- Opening Delimiter -

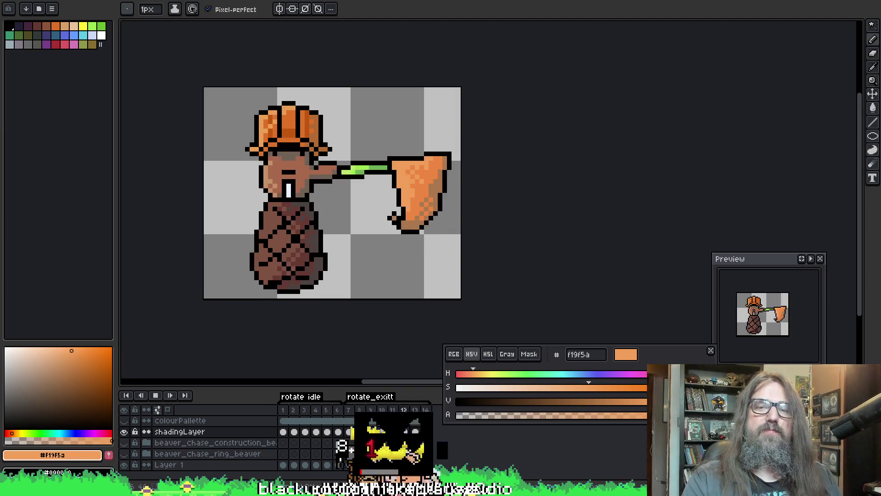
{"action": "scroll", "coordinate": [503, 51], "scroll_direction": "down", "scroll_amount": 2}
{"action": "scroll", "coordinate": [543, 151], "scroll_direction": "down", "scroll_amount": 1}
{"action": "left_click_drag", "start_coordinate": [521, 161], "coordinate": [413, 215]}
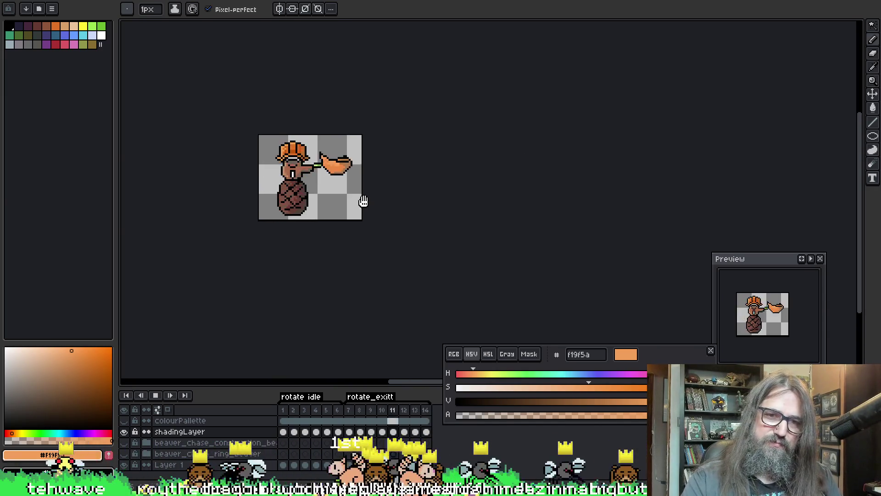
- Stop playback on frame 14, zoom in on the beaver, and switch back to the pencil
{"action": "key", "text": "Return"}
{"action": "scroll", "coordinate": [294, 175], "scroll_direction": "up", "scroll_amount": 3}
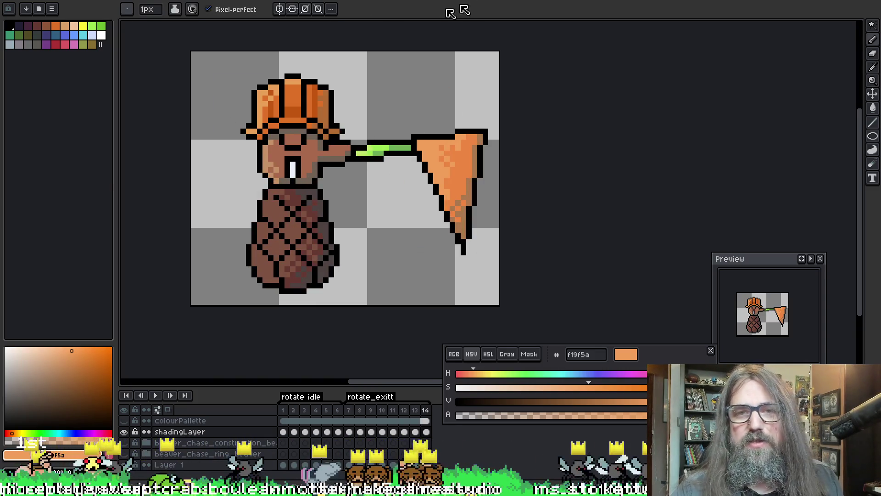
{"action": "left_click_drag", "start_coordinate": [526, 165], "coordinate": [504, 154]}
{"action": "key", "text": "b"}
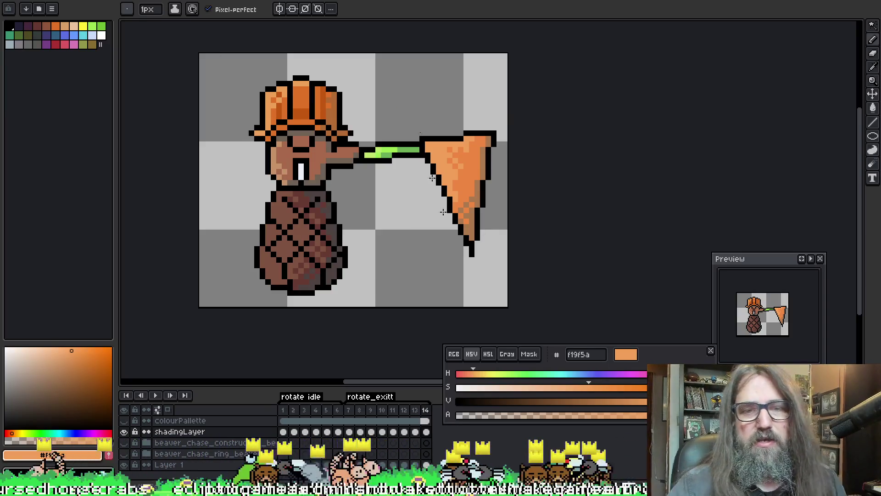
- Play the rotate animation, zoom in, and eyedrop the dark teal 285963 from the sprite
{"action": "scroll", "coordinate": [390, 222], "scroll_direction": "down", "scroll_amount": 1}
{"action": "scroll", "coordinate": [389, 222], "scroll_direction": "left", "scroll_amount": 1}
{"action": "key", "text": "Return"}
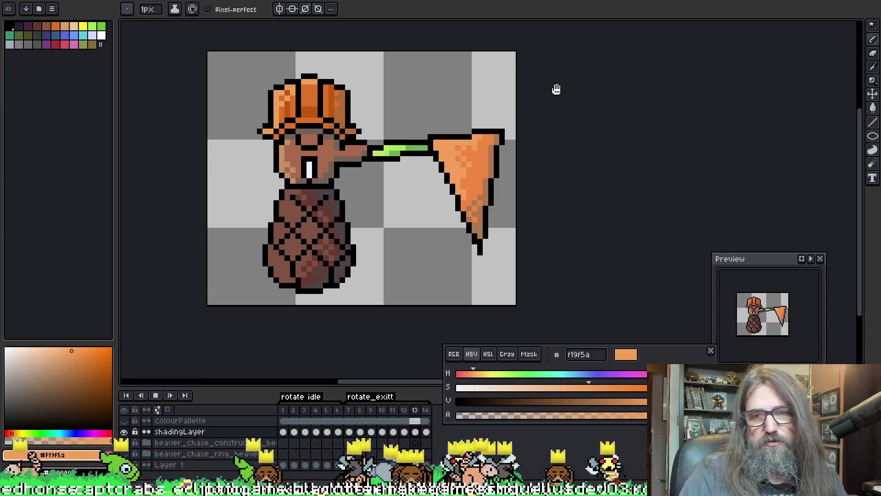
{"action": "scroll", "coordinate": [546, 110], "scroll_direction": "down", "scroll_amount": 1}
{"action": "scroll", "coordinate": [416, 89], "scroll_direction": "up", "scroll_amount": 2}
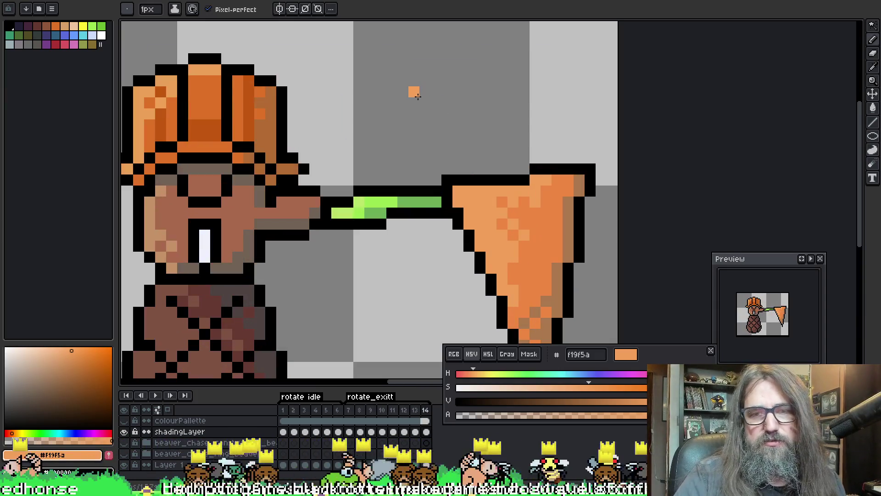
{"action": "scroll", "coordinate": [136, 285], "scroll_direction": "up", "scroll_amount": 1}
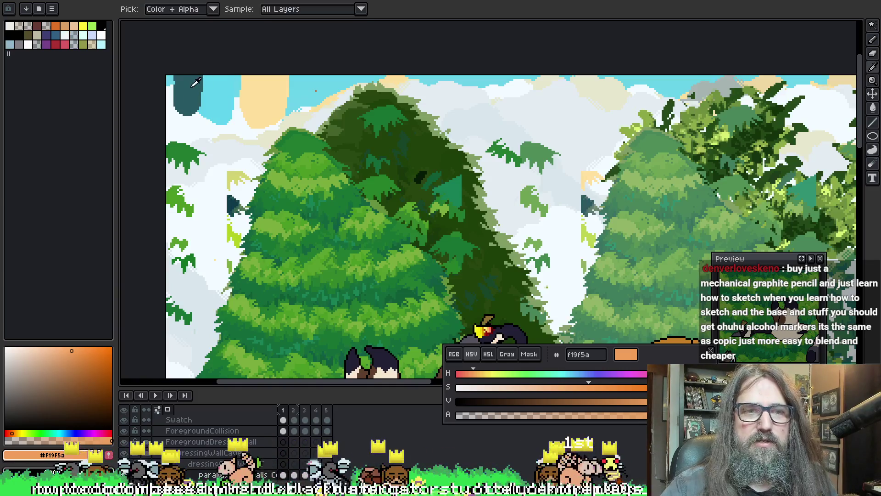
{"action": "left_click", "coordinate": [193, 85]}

- Closing Delimiter -

_What you have to do:_
Give the records a second time exactly, keeping the images out.

_Task output:_
{"action": "scroll", "coordinate": [503, 51], "scroll_direction": "down", "scroll_amount": 2}
{"action": "scroll", "coordinate": [543, 151], "scroll_direction": "down", "scroll_amount": 1}
{"action": "left_click_drag", "start_coordinate": [521, 161], "coordinate": [413, 215]}
- Stop playback on frame 14, zoom in on the beaver, and switch back to the pencil
{"action": "key", "text": "Return"}
{"action": "scroll", "coordinate": [294, 175], "scroll_direction": "up", "scroll_amount": 3}
{"action": "left_click_drag", "start_coordinate": [526, 165], "coordinate": [504, 154]}
{"action": "key", "text": "b"}
- Play the rotate animation, zoom in, and eyedrop the dark teal 285963 from the sprite
{"action": "scroll", "coordinate": [390, 222], "scroll_direction": "down", "scroll_amount": 1}
{"action": "scroll", "coordinate": [389, 222], "scroll_direction": "left", "scroll_amount": 1}
{"action": "key", "text": "Return"}
{"action": "scroll", "coordinate": [546, 110], "scroll_direction": "down", "scroll_amount": 1}
{"action": "scroll", "coordinate": [416, 89], "scroll_direction": "up", "scroll_amount": 2}
{"action": "scroll", "coordinate": [136, 285], "scroll_direction": "up", "scroll_amount": 1}
{"action": "left_click", "coordinate": [193, 85]}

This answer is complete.